Drama de bajo presupuesto ambientado en la comunidad hispana de California, que no pasa de lo superficial y lo complaciente
Parafraseando a La Rochefoucauld, podríamos escribir que si existen unos sentimientos puros y sin mezcla de hipocresías son los escondidos en el fondo de nuestro corazón, que a menudo incluso desconocemos. El motivo principal de esa ocultación y esa ignorancia es, por supuesto, la rendición a lo colectivo, que exige la renuncia a la libre expresión de lo mejor de nosotros mismos –mejor en cuanto verdadero- a cambio de una seguridad y unos afectos tan aparatosos como irrelevantes en situaciones cruciales.
La sumisión al grupo es simbolizada y reforzada periódicamente mediante una serie de rituales públicos y privados que varían según los modelos socioculturales, pero que coinciden en el objetivo de neutralizar la disidencia intelectual. No es de extrañar por tanto que, cuanto más primitiva sean una sociedad o una persona, más dependientes se muestren respecto a sus tradiciones, sus costumbres, sus conocidos, que de faltar abocarían a los interfectos al más escandaloso vacío interior.
Pese a todo, la presión genera a veces momentos de fuga que nos permiten imaginar que las cosas podrían ser de otra manera. En Quinceañera, su segunda realización conjunta tras The Fluffer (2001), el estadounidense Richard Glatzer y el británico Wash Westmoreland sitúan a sus tres protagonistas en uno de esos momentos: Magdalena (Emily Ríos) está a punto de celebrar sus quince años con una ceremonia de transición de la niñez a la juventud que a los mayas les servía para oficializar la disponibilidad sexual de una mujer, y que entre los hispanos californianos de hoy parece seguir cumpliendo la misma función, con el agravante de la chabacanería y el exhibicionismo. Su primo Carlos (Jesse García) tiene dificultades para exteriorizar su homosexualidad en el seno del mismo microcosmos. Y el tío abuelo de ambos, Tomás (Chalo González), ha procurado independizarse hasta cierto punto de su entorno, delatando cada uno de sus actos espontáneamente bondadosos las imposturas de quienes le rodean.

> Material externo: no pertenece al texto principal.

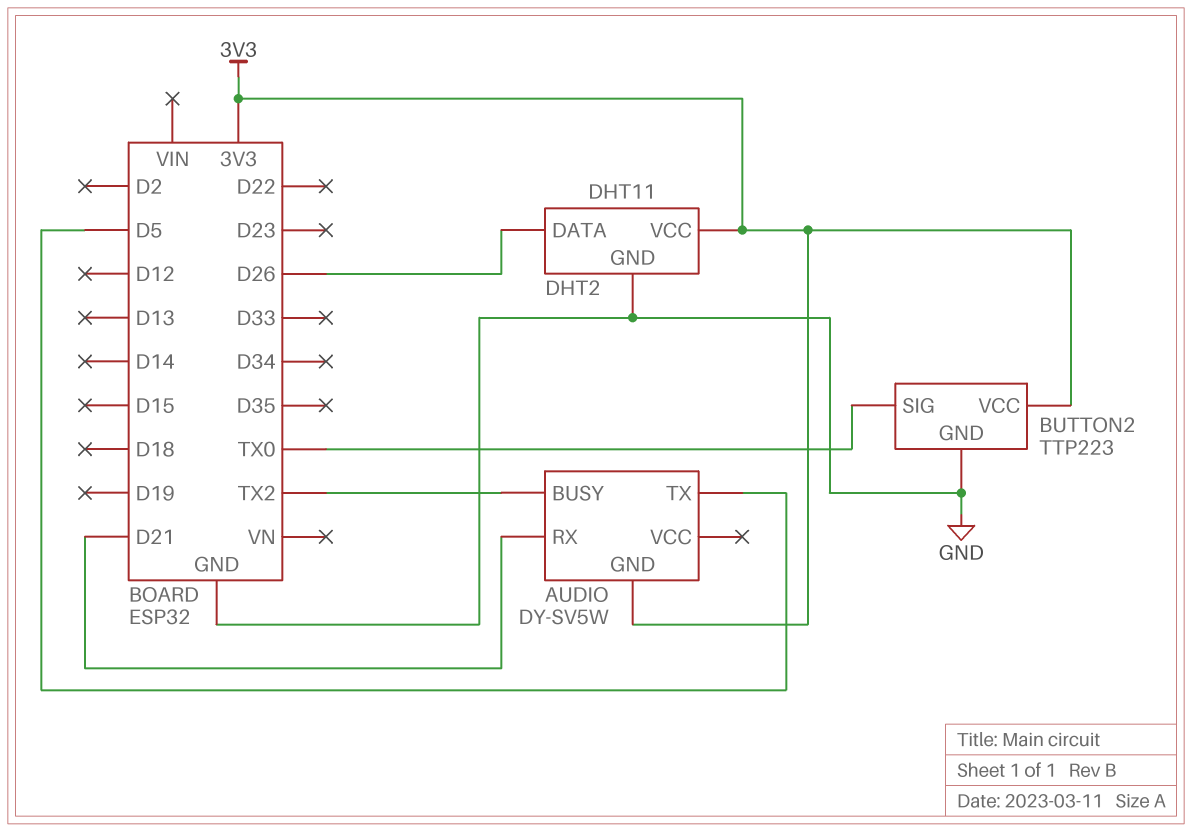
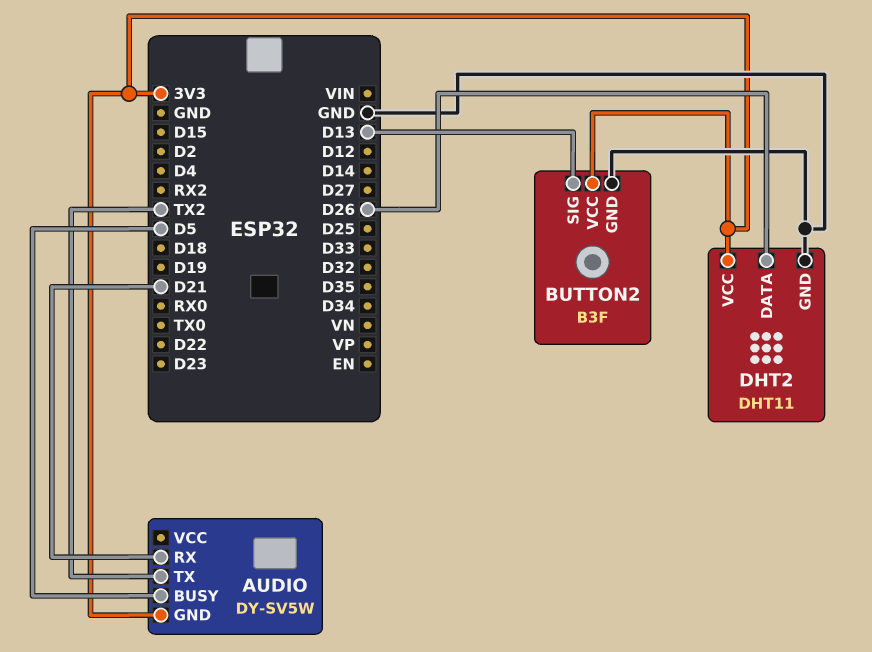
AUDIO pin BUSY: TX2 -> D5
AUDIO pin TX: D5 -> TX2
BUTTON2: TTP223 -> B3F
BUTTON2 pin SIG: TX0 -> D13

Las vidas de Magdalena, Carlos y Tomás se verán sacudidas por hechos traumáticos que propiciarán su unión, y el sueño de una comunidad sin ataduras, sin falsedades, sin miedo. No vamos a desvelar esos hechos, ni tampoco el desenlace de ese proyecto utópico emprendido por los jóvenes y el anciano. Pero quizás el lector pueda inferir algo de las formas aplicadas por Westmoreland y Glatzer a la historia: Quinceañera es una película poco original, adscrita a ese cine independiente norteamericano más interesado en la corrección política que en la experimentación con la imagen (ganó el Gran Premio del Jurado en la última edición de Sundance). Cámara al hombro y canciones prototípicas para presentar a los personajes, recurso inmediato al plano/contraplano, uso pulcro y chato del formato panorámico, y un desarrollo dramático empeñado en crear buenos muy buenos y malos muy malos, así como anécdotas más bien rebuscadas, con el propósito último de resaltar unos valores determinados en oposición arbitraria a otros, olvidando que todos ellos no pasan de ser conveniencias sancionadas por el tiempo.
Destaquemos la naturalidad, no ya técnica sino fisonómica, de todo el reparto; la fotografía de Eric Steelberg; y la sorprendente presencia del director Todd Haynes (Lejos del Cielo) como productor ejecutivo. Y apuntamos sorprendente porque Haynes ha hecho hasta ahora de su cine un campo de batalla sin cuartel entre el individuo y los condicionantes sociales, mientras que Quinceañera deriva por rumbos muy diferentes.